Here's an example what my system comes up with:
If you want me to make one of these for you, message me here on Criticker with your Criticker password (after you changed it for safety!) and I'll get you a list like the one above in about a day or so. Unfortunately I need your password in order to get hold of the PSI's Criticker shows you.
And now for those who've been following this thread from the beginning...
I've made a few changes to the system since the last version. These are the following:
- The Awards parameter is back in, as well as a popularity parameter, based on the number of votes a movie has on IMDB.
- I've tweaked the popcorn parameter to also be based on the genre of a movie, and not just on its box office results. If two movies have made the same amount of money at the box office and have the same IMDB rating, then the one that has action and romance as genres will have a higher popcorn rating than the one that has history and documentary as genre.
- I've found a completely new way to optimize the weights of the parameters. The primary gain is in computing time. Where my previous code took 20 minutes to get accurate weights, my new code takes only 1 second to generate the final scores (or over 1000 times faster ). For some more info on the math, see below. The performance gain varies from user to user. For me personally it works a bit less well, but for KGB and AFlickering, the final correlations were higher with the new method.
Here are updated lists for:
You'll notice that I removed the weights percentages from the .pdf. This is because with my new method, I have not found a way yet to quantify the weights of the original parameters. I could give you the weights of the mutually independent parameters, but these are very different from the original ones and thus not really relevant to show you what is important and what is not. I think the correlations already show you quite well which parameters work well for you and which not. You might also notice a significant change with your previous lists because of the new optimization method. If you find them (much) worse, please let me know why you feel that way, so that I can figure out whether I can do something about it.
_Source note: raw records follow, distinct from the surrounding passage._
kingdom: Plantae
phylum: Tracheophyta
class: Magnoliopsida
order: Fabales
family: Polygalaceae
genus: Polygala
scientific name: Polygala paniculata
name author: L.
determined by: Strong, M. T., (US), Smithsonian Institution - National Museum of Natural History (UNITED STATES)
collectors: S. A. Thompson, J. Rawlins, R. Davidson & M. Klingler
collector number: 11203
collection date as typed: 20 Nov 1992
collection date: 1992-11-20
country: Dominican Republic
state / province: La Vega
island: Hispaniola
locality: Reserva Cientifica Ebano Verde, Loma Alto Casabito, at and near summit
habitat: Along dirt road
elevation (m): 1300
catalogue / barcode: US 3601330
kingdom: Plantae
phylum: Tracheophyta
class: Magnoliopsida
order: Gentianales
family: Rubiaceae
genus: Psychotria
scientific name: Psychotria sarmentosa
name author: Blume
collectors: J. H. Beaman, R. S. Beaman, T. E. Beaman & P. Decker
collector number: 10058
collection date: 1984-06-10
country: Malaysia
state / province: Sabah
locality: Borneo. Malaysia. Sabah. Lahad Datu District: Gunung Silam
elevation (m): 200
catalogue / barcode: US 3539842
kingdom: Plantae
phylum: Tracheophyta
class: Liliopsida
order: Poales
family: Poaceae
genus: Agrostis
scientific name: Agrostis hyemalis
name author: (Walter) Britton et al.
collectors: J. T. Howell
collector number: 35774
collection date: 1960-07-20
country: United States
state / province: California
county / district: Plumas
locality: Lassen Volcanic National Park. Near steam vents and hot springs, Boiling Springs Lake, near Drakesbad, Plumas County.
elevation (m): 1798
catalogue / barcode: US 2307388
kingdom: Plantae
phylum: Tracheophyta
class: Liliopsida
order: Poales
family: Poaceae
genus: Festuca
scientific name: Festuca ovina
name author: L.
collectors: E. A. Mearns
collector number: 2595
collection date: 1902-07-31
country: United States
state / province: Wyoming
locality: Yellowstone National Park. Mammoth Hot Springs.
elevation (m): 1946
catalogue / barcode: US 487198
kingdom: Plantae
* The math of my new optimization method: In my previous optimization algorithm, I tried to find the maximum of the final correlation in the N-dimensional space of weights, where N was the number of parameters. The reason I couldn't just use the correlations of each parameter on its own to determine the weights is because those parameters all have non-zero correlations with eachother, i.e. they are not mutually independent. So part of the information of the PSI parameter for example, is also present in the IMDB parameter. This is because for most people, movies that are high on IMDB will also be high on Criticker. With my new method, I converted these 9 mutually dependent parameters into 9 mutually independent parameters. Thus the parameters share no information anymore, and the correlations between them are thus zero. This now precisely means that a higher correlation with my ratings also means it needs a higher weight in my final score, and I don't have to worry anymore about mutual dependencies. I'm neither a mathematician, nor a computer programmer, so I can't really explain why the new method works better for some and worse for others, but the important thing is that generally it performs pretty much equally well, while being a thousand times faster.